I had thought that I could use a block plane to shape the blades, but the fact that I laminated a piece of hardwood to the end of the paddles screwed up that plan. The hardwood received the planing action cross-grain and would break out terribly. In future I won't glue a piece of wood cross-grain at the end of a paddle...
So the blades had to be shaped by sanding, as mentioned. I don't have a belt sander. That would have made life easier, I suspect.
Offsetting the angle of the blades:
In any case, I researched "feathering", or the angle by which the two blades are offset from each other. The best guideline I could fine was that the paddle could possibly be made to support the flow of your paddling stroke, with the aim of allowing your wrists to stay in a neutral position. So on it was to "air rowing".
I stuck the blades at the end of the paddle and settled for an angle that would be somewhere between 15 and 35 degrees offset from each other. This has since proven to have been a good decision. Supposedly the higher your paddling stroke, the more the blades will twist in the air, requiring a greater offset up to 45 degrees.
Covering/protecting the paddle:
I painted polyester resin onto the shaft and blades, reinforced one side of the blade join with fibreglass cloth, and covered the whole of the one side of each blade with cloth.
The end result is a fairly light paddle. It looks good, rows good and is extremely strong. The feathering between the blades is comfortable, and the length of the shaft allows me to get my hands close to the water without having to lean to either side for reach.
Step 33: Getting on the Water
I left my offroad vehicle somewhere where I can't find it, so I was stuck with transporting the canoe on the roof of my city car. :-)
I cut a "pool noodle" water toy in half, stuck it under the canoe, and strapped the canoe to the roof. It works, is stable and as long as I keep to the speed limit, within comfortable safety parameters.
Personal Flotation Devices
My 4 yr old daughter got a small swimming vest that looks and functions like a life jacket. For myself, I will invest in a proper life jacket before we go out on any big waters. I doubt whether she will accompany me there since she can't sit still for that length of time.
Safety will always be my first concern. Sea currents, fast moving water, wave height (even on inland waters) and wind are things that all paddlers should be mindful off.
Our boat tracks well enough to enjoy the row. Without the outrigger tracking will of course improve. Turning radius is not small... Again, the outrigger plays a big role, but also the fact that the canoe bottom is flat. It doesn't turn up at either end.
Step 34: Final Words on the Build
I'll do it again.
I'll use proper long sheets of cloth instead of shorter pieces bought at the hardware store.
I'll use polyester resin again.
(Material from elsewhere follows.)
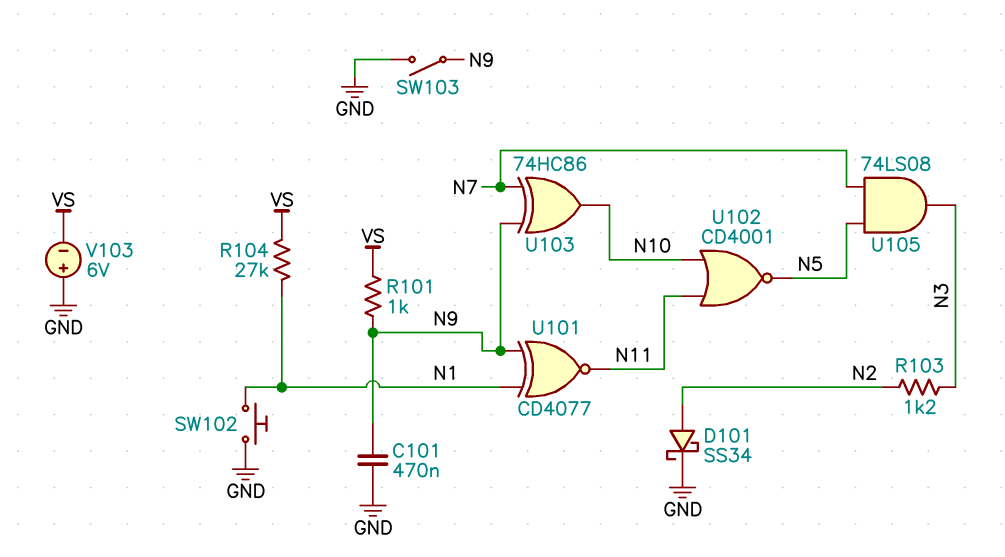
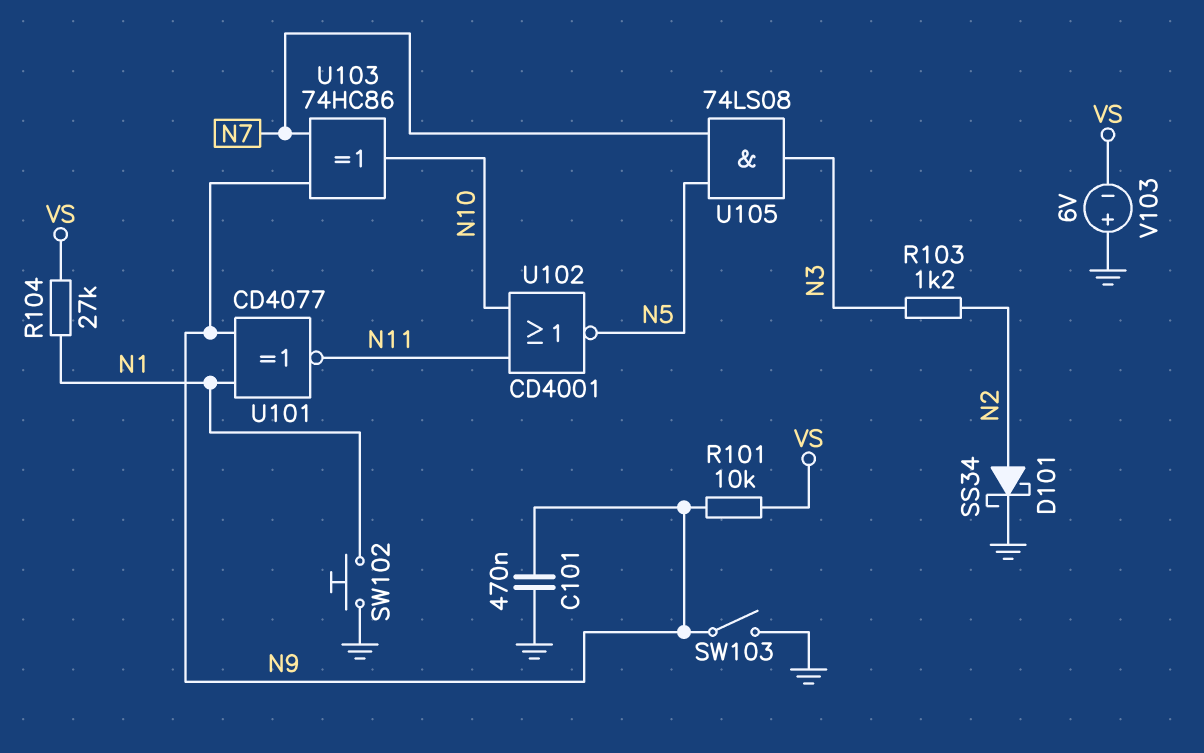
R101: 1k (N9, VS) -> 10k (N9, VS)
It costs less than epoxy and for a boat that doesn't live on the water, I'm happy with the long lasting qualities of the resin.
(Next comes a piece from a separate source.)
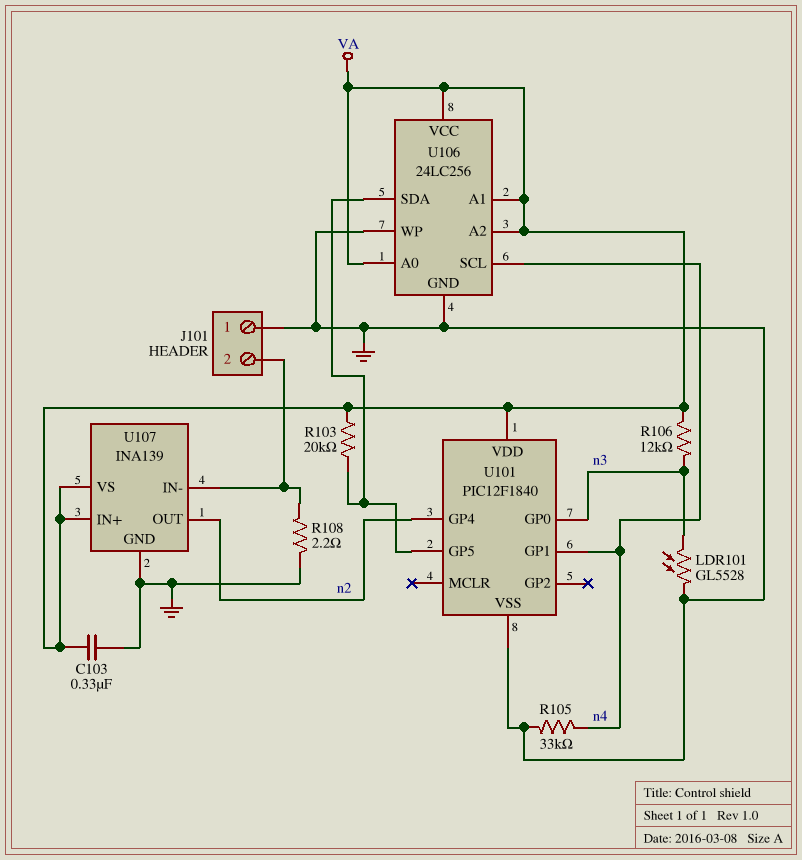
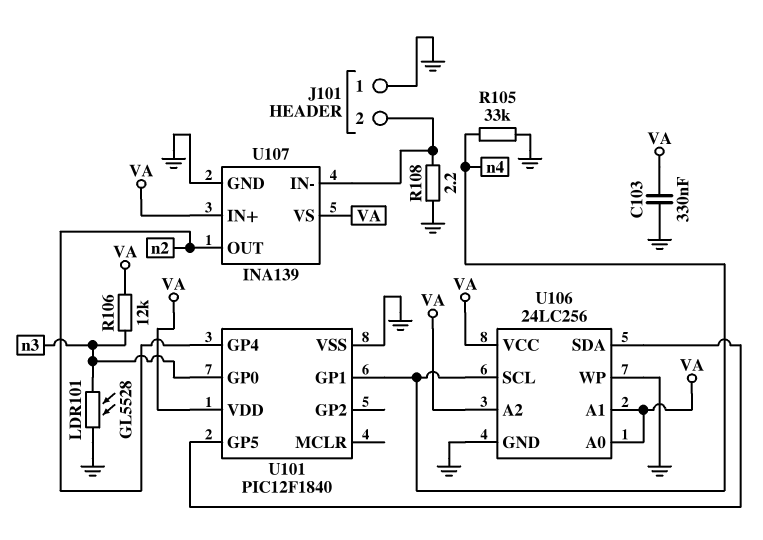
R103: 20k (U101/GP5, VA) -> none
I don't like all the sanding. I'll sand less between layers of fiberglass. sanding is good and it improves the look of the craft, as well as the structural strength by allowing better adhesion between layers, so one can not avoid this. But I have a better understanding of when to sand and to what degree.
The outrigger is brilliant. It really makes the canoe usable and enjoyable instantly.
If you decide to or are thinking of building a stich & glue kayak/canoe/boat, go for it. It's very satisfying to see the end result.
My advice is to make a decision early on whether you want a showpiece or a functional watercraft. For a functional craft I could have left out the seats, holds, decks, bulkheads and extra fiberglass on the bottom. Then I would have had the boat in the water in half the time. But my need for holds and seats necessitated extra work.
Thanks for reading. Good luck with your own building efforts!